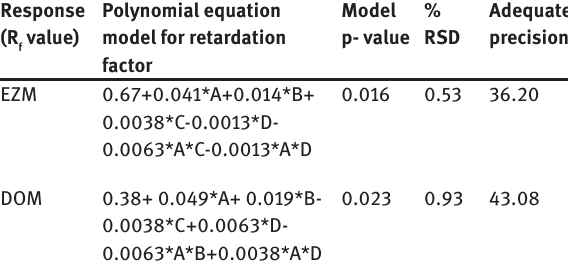
Table 4: Statistical evaluation by ANOVA for predicted response.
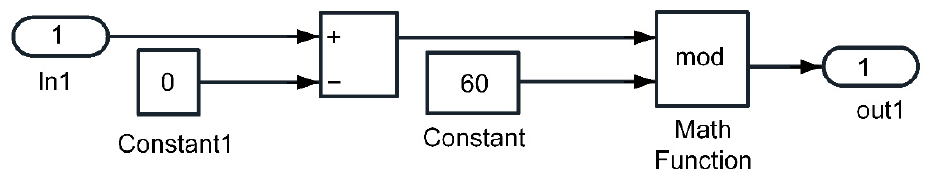
Figure 7. Rotor position conversion module.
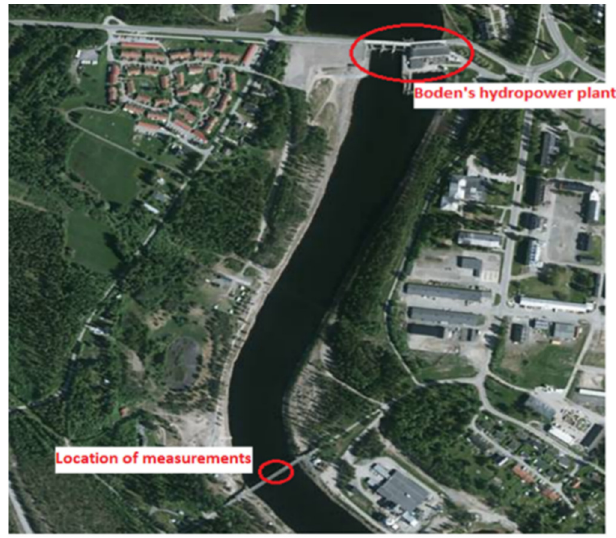
Figure 2. Location of the field measurement campaign—Svedjebron, Boden, Sweden (Google maps). The same cameras and synchronization were used for the river flow measurements.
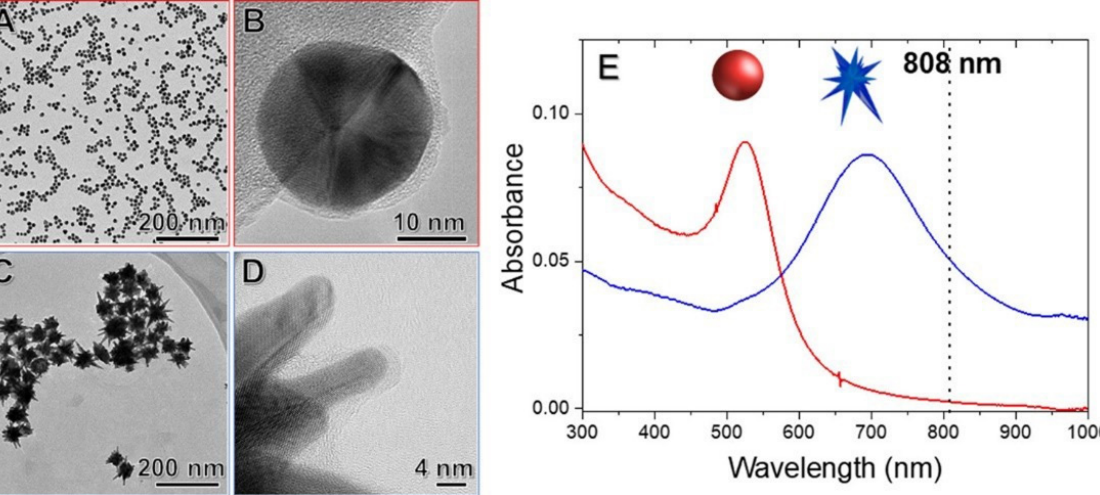
Figure 3. ( A , B ) TEM images of AuNSp@CALB; ( C , D ) TEM images of AuNSt@CALB; ( E ) UV − vis spectra of AuNSp@CALB (red line) and AuNSt@CALB (blue line). Reprinted with permission from de Barros et al., American Chemical Society [14].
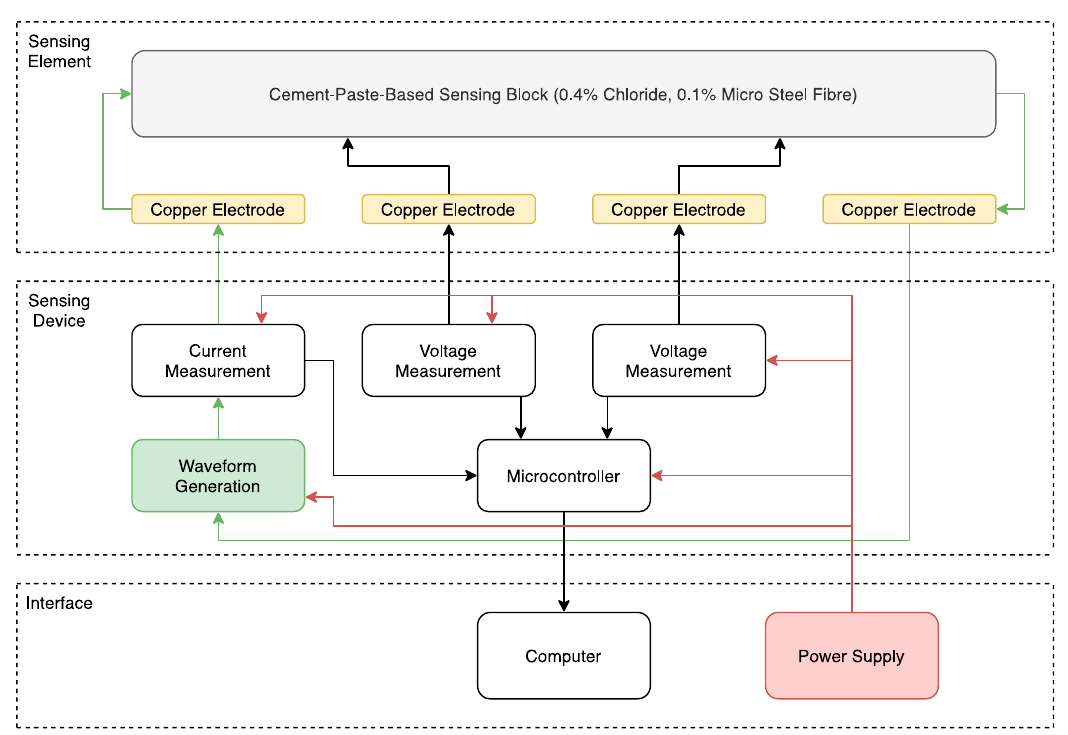
Figure 1. Internal components and system architecture of the concrete resistance measurement device.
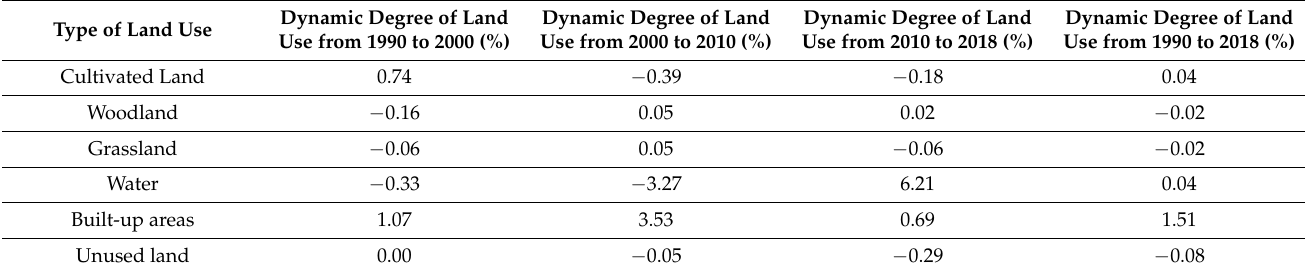
Table 1. Dynamics of different land use in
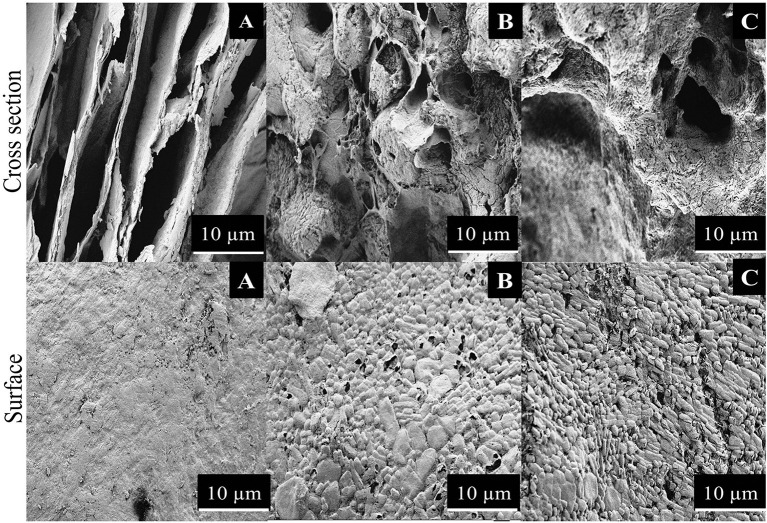
SEM images of (A) R-BC, (B) R-BC-famotidine, and (C) R-BC-tizanidine matrices.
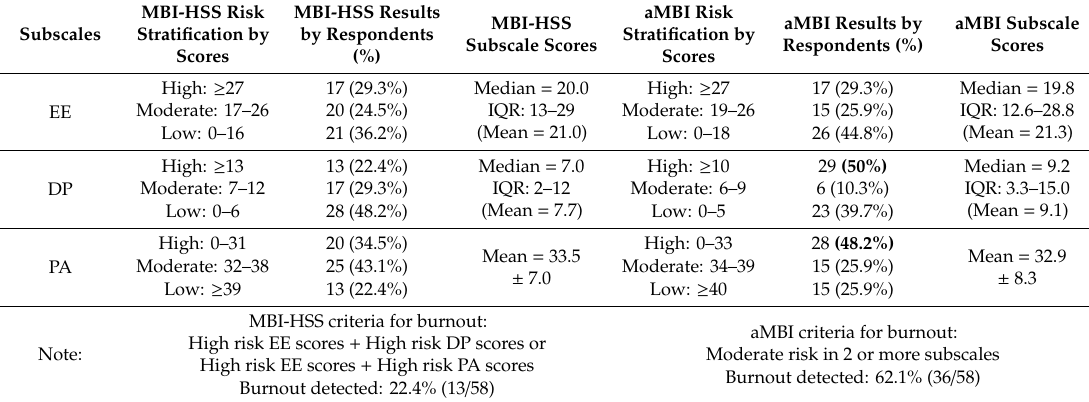
Table 2. Comparisons of subscale cut-o ff values and burnout symptoms in the MBI-HSS and the aMBI. Parametric data reported as mean ± standard deviation (SD); non-parametric data as median and interquartile range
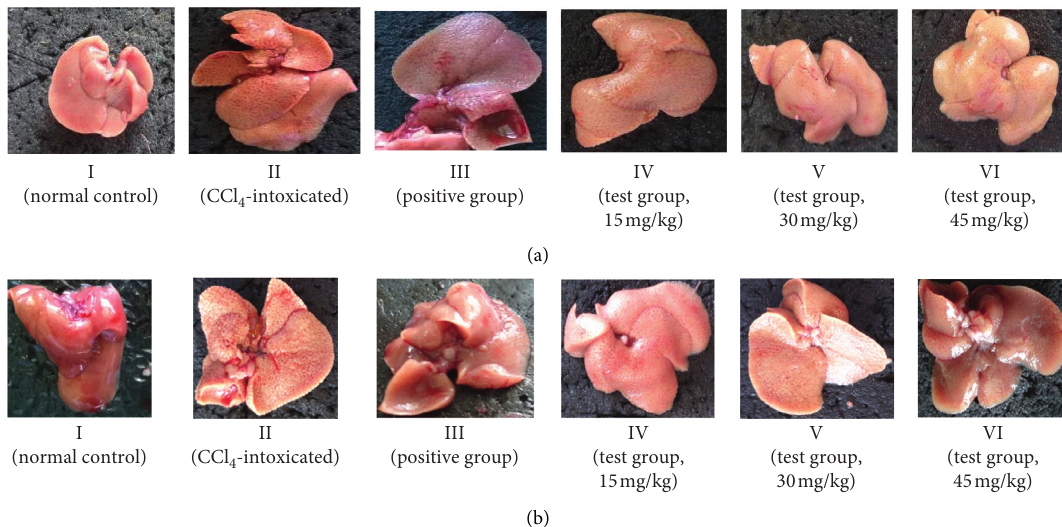
Figure 1: Photographs of livers from normal and treated mice. (a) The methanol extract of the stems of C. viscosa (CVSM). (b) The methanol extract of the stems of C. chelidonii (CCSM).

----------------------------------------

Reproduce all of the material above word for word. Omit the pictures.

Table 4: Statistical evaluation by ANOVA for predicted response.
Figure 7. Rotor position conversion module.
Figure 2. Location of the field measurement campaign—Svedjebron, Boden, Sweden (Google maps). The same cameras and synchronization were used for the river flow measurements.
Figure 3. ( A , B ) TEM images of AuNSp@CALB; ( C , D ) TEM images of AuNSt@CALB; ( E ) UV − vis spectra of AuNSp@CALB (red line) and AuNSt@CALB (blue line). Reprinted with permission from de Barros et al., American Chemical Society [14].
Figure 1. Internal components and system architecture of the concrete resistance measurement device.
Table 1. Dynamics of different land use in
SEM images of (A) R-BC, (B) R-BC-famotidine, and (C) R-BC-tizanidine matrices.
Table 2. Comparisons of subscale cut-o ff values and burnout symptoms in the MBI-HSS and the aMBI. Parametric data reported as mean ± standard deviation (SD); non-parametric data as median and interquartile range
Figure 1: Photographs of livers from normal and treated mice. (a) The methanol extract of the stems of C. viscosa (CVSM). (b) The methanol extract of the stems of C. chelidonii (CCSM).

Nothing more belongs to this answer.